Natürlich geht es um mehr: etwa um das Elend in den Armenvierteln, die Exzesse im Nachtleben und die Arbeit der Polizei in einer Stadt, die brodelt, um historische Ereignisse wie die Straßenschlacht im „Blutmai“. Rath hat ein Kriegstrauma, er braucht gegen das Zittern die kleinen Ampullen in seiner Tasche. Seine Kollegin Charlotte Ritter erfährt davon - sie hat aber selbst auch ein Geheimnis.

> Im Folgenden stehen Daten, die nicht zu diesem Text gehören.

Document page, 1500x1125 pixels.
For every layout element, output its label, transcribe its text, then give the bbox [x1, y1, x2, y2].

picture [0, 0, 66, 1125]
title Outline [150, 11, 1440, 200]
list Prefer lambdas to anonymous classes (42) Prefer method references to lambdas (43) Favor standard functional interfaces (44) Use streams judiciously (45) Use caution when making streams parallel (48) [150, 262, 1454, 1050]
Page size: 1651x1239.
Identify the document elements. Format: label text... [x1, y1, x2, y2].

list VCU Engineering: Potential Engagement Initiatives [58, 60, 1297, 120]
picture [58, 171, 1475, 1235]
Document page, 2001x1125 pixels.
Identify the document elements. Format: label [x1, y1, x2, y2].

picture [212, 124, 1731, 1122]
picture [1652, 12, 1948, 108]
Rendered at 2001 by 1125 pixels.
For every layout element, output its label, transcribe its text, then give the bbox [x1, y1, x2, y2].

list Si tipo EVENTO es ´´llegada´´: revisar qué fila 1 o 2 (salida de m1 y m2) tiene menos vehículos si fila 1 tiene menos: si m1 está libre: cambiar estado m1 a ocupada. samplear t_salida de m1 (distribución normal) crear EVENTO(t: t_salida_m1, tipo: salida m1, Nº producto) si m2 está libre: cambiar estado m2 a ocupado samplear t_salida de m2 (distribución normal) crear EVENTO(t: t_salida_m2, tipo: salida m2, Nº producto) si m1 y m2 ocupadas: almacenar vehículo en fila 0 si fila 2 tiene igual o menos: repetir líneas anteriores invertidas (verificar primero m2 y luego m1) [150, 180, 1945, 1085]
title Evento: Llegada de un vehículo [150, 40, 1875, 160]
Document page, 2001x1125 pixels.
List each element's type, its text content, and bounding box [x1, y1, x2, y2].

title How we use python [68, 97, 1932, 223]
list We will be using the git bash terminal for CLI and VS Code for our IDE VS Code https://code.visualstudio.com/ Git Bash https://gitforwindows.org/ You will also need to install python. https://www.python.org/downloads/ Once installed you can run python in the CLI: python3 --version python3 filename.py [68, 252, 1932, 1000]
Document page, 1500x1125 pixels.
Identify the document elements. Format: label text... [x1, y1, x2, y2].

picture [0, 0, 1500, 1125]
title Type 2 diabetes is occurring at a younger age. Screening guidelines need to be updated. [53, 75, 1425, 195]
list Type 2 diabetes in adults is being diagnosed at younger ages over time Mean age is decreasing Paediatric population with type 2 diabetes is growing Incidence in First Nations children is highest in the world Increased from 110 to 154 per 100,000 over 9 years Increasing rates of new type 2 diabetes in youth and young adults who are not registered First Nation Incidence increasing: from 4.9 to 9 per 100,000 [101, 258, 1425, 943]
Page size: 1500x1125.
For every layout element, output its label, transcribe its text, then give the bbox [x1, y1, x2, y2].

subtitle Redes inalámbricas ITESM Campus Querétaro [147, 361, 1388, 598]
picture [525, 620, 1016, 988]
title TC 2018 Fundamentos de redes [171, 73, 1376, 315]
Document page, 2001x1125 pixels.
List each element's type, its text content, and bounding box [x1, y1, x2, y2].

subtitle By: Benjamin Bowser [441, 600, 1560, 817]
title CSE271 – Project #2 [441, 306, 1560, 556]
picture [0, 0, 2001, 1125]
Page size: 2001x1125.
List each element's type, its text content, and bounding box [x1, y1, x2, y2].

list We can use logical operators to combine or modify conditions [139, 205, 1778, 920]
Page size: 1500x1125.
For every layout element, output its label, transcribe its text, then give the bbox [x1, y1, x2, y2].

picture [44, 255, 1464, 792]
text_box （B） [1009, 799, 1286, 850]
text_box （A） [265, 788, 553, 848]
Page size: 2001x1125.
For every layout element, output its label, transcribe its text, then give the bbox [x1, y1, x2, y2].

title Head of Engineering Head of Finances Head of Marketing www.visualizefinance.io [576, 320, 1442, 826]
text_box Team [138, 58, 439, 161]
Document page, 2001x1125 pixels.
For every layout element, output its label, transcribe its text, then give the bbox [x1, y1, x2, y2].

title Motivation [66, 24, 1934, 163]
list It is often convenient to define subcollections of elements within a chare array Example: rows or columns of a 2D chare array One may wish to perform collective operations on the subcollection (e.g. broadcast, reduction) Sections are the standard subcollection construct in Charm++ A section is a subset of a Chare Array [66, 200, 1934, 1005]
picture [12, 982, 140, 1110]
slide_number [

Die Serie ist ähnlich komplex wie das 500 Seiten dicke Buch. Wer „Babylon Berlin“ schon vor der Premiere sehen durfte, wurde gebeten, nicht zu „spoilern“, also zuviel zu verraten. Volker Kutscher findet die Serie „wunderbar“. Man habe das Gefühl, im alten Berlin auf der Straße zu sein, den Verkehr zu hören und die Atmosphäre zu spüren. Das könnten viele Zuschauer ähnlich sehen.